Task prompt
Can you edit the text of all the records below, swapping "Rezension" for "Kritik" and keeping everything else as it is? Leave the pictures out of your answer.

-------- Records --------

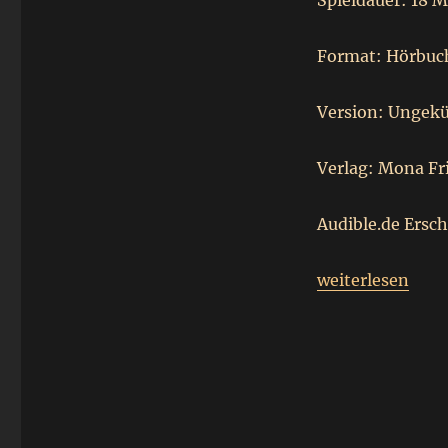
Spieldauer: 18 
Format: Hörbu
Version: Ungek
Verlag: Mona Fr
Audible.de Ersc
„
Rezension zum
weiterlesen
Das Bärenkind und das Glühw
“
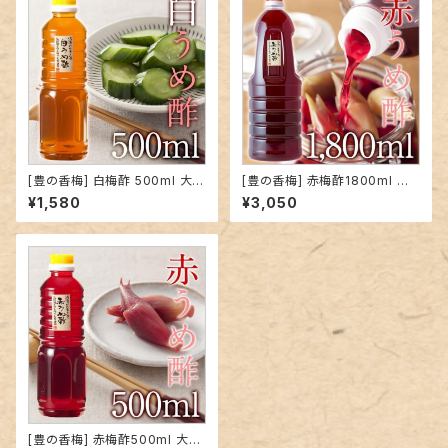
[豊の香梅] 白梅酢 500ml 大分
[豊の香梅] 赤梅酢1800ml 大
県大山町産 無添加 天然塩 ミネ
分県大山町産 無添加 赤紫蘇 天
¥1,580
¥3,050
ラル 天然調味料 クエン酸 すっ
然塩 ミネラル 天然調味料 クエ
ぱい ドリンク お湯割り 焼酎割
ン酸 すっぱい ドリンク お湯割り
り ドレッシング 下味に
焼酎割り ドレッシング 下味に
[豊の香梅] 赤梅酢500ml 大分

--------

Output for this exercise
Spieldauer: 18 
Format: Hörbu
Version: Ungek
Verlag: Mona Fr
Audible.de Ersc
„
Kritik zum
weiterlesen
Das Bärenkind und das Glühw
“
[豊の香梅] 白梅酢 500ml 大分
[豊の香梅] 赤梅酢1800ml 大
県大山町産 無添加 天然塩 ミネ
分県大山町産 無添加 赤紫蘇 天
¥1,580
¥3,050
ラル 天然調味料 クエン酸 すっ
然塩 ミネラル 天然調味料 クエ
ぱい ドリンク お湯割り 焼酎割
ン酸 すっぱい ドリンク お湯割り
り ドレッシング 下味に
焼酎割り ドレッシング 下味に
[豊の香梅] 赤梅酢500ml 大分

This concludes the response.